Madrid will face obstacles when attempting to take more control in Catalonia

(AFP)

The Spanish government got the go-ahead Friday to impose direct rule on Catalonia to stop its independence drive after the regional parliament voted to split from Spain.

The Senate voted to give Madrid the power to implement drastic measures on Catalonia including deposing regional president Carles Puigdemont and his executive, and taking control of all regional ministries.

But there are obstacles in Madrid's way, given that Catalans are fiercely protective of their region's high degree of autonomy, such as direct control over education, healthcare and the police.

Absence of the state

Only nine percent of civil servants in Catalonia -- 26,000 people -- come directly under the orders of the central administration.

That's far less than in the southern region of Andalusia (19 percent) and Madrid (39 percent).
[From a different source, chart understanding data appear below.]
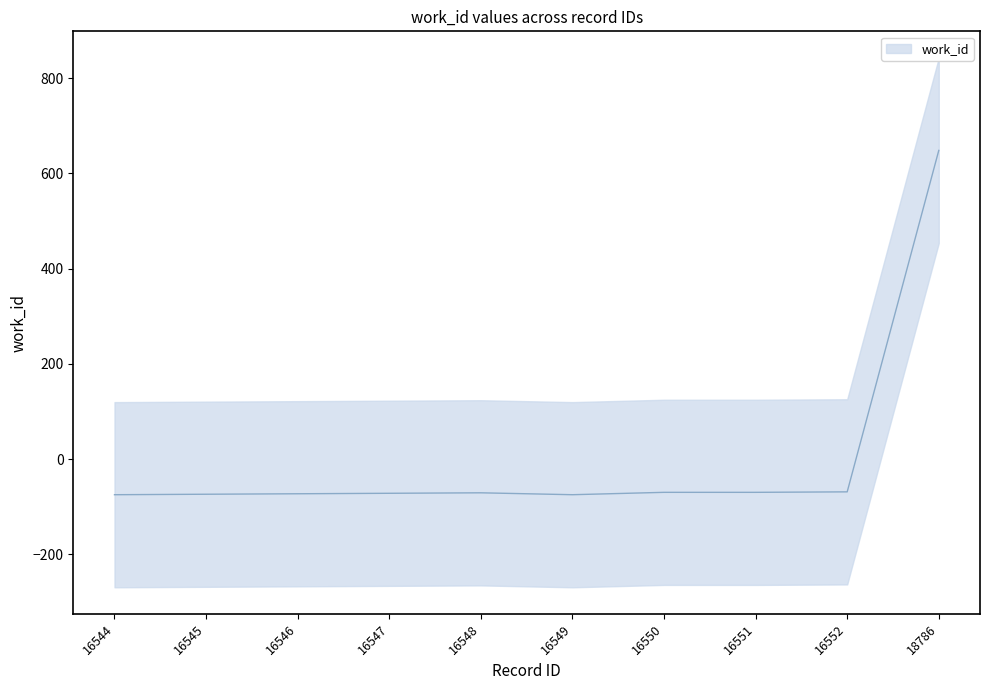

Is it true that the value at 16548 is -19.5?

False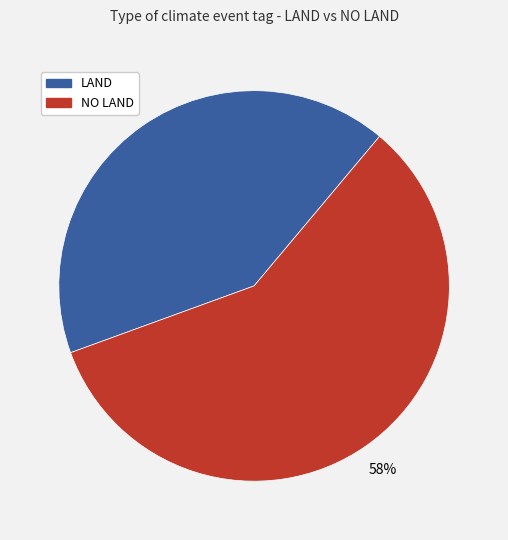

Does any single category account for the majority?

Yes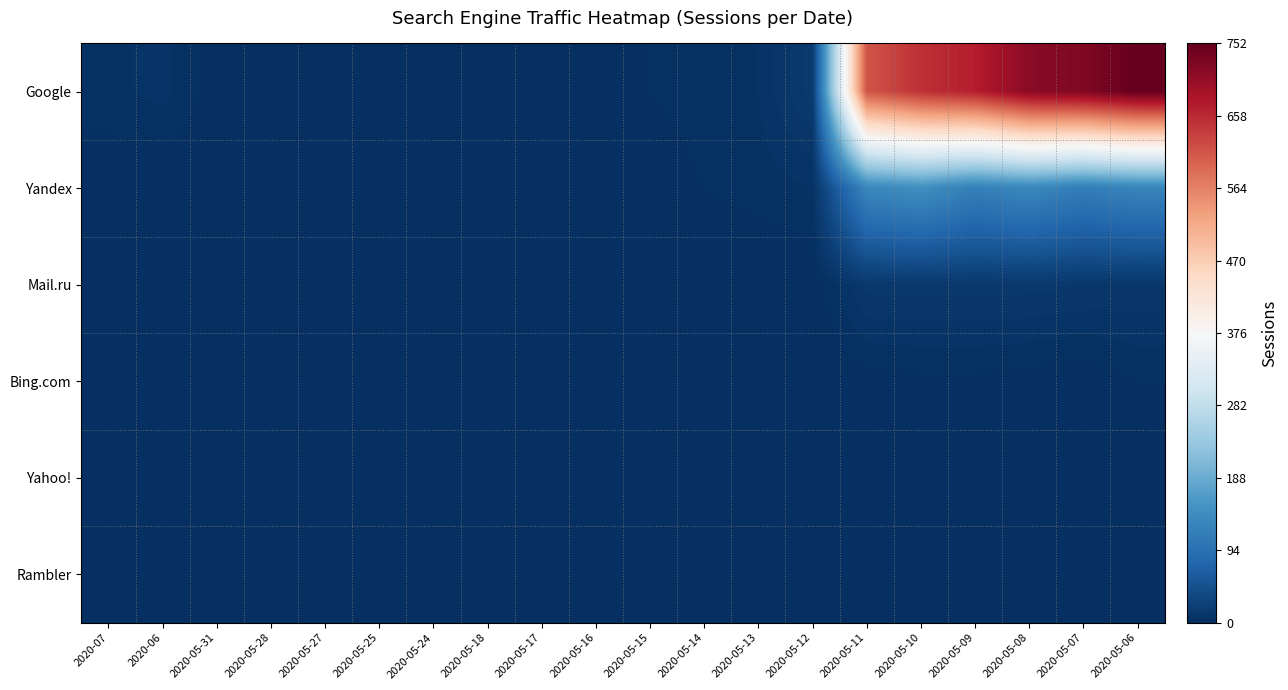

List the series in order of their peak value, lowest first.

Yahoo!, Rambler, Bing.com, Mail.ru, Yandex, Google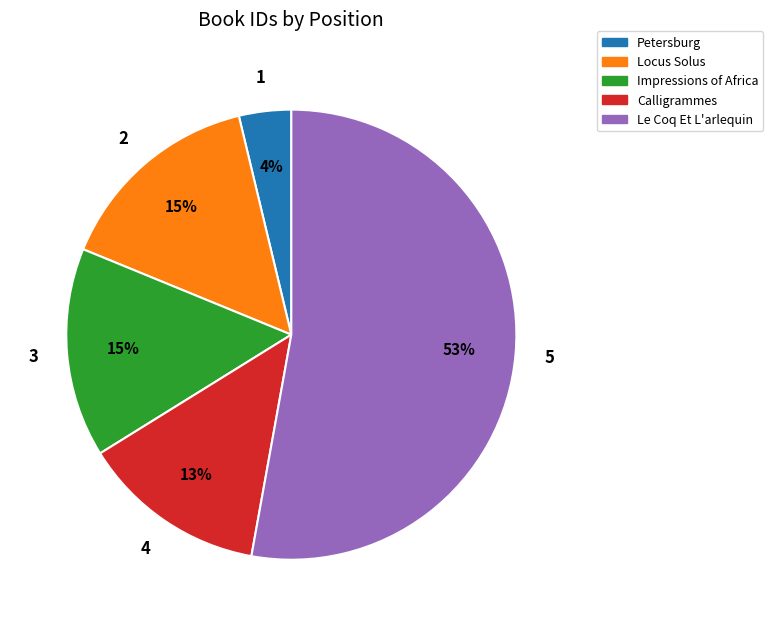

To the nearest percent, what portion does Locus Solus represent?

15%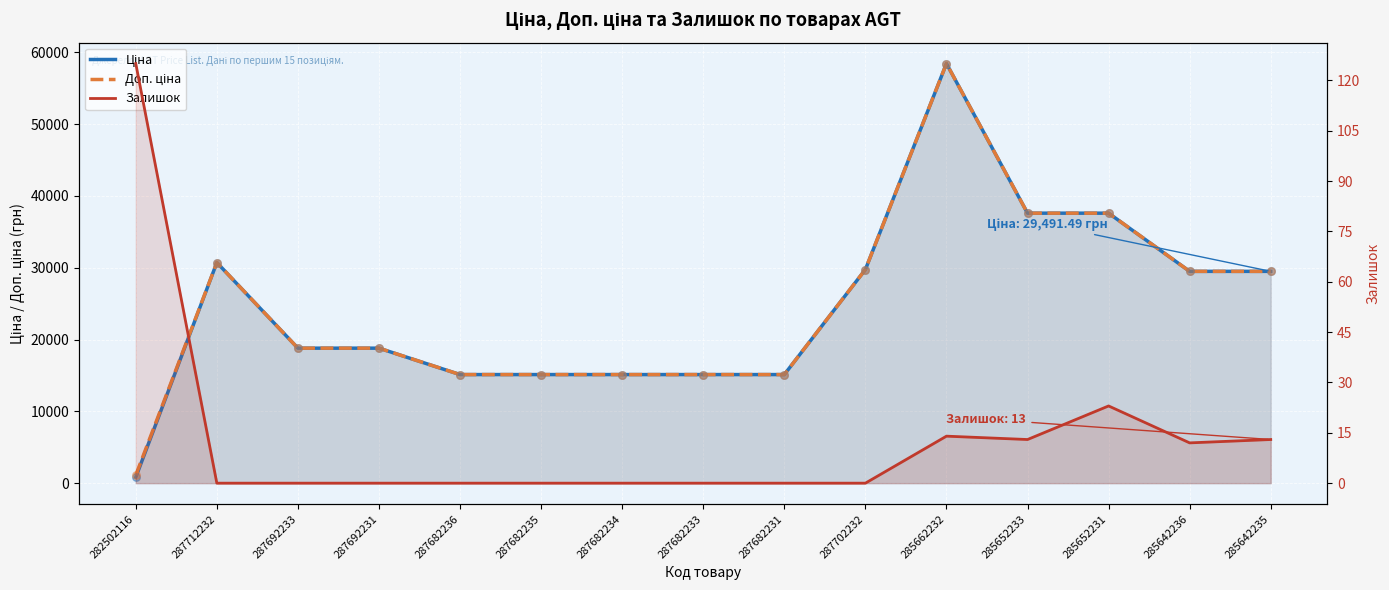

Which series contains the lowest Y value?

Залишок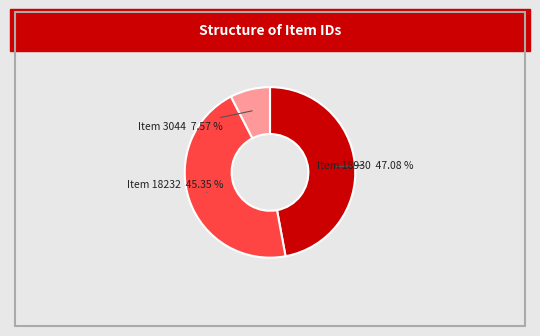

The Item 18232 slice represents 34% of the pie. True or false?

False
According to the El Pais daily, for instance, the state only has 5,900 security forces under its direct control. Which explains why it had to dispatch some 10,000 national police and Guardia Civil forces to the region during the separatist crisis.
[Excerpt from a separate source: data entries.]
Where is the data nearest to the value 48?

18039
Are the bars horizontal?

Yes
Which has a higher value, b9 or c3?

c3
Deposing the regional government

Catalan president Carles Puigdemont would be committing an offence if he refuses to leave his office, a source told AFP play

Catalan president Carles Puigdemont would be committing an offence if he refuses to leave his office, a source told AFP

(AFP)

That could prove a headache for Prime Minister Mariano Rajoy.

What will he do, for instance, if Puigdemont, who has already defied the state with a banned independence referendum, refuses to leave his office?

"He would be committing more offences," says a government source in Madrid.

The source, who refused to be named, added that any decision to evict him -- and even detain him if he is accused of an offence like rebellion -- would have to be taken by a judge and implemented by Catalan police.

Civil strife

In this 7.5-million-strong region about the size of Belgium, Catalans are protective of their autonomy and independence supporters used to taking to the streets.

A civilian collective called "Stand up for peace" has already distributed instructions for a "non-violent strategy of liberation".

They could launch strikes or boycotts.

Of the 304,000 civil servants in Catalonia, 167,000 work for the regional administration, and 84,000 for town or city halls.

Some of these could be reluctant to obey orders from Madrid.

Spain's Deputy Prime Minister Soraya Saenz de Santamaria has warned there could be "dismissals of employees who continue to overtly disrespect the constitution".

Ramon Font, spokesman for the Ustec teachers union in Catalonia, said members would "not recognise an administration that doesn't stem from" from Catalan elections.

Firefighters are also determined to resist. "If a road is blocked (by protesters) and we get asked to unblock it, it's probable we won't respond," one firefighter told AFP, wishing to remain anonymous.

Control regional police

Another obstacle is taking control of the Mossos d'Esquadra, Catalonia's police.

"It wouldn't go down well if a (national) police officer or someone from outside came to take control of the Mossos," acknowledges Ramon Cosio, spokesman for the SUP national police union.

One positive point for Madrid -- it already has control of much of Catalonia's cash, after seizing control of wide areas of Catalan public spending in September, seeking in vain to stop the referendum.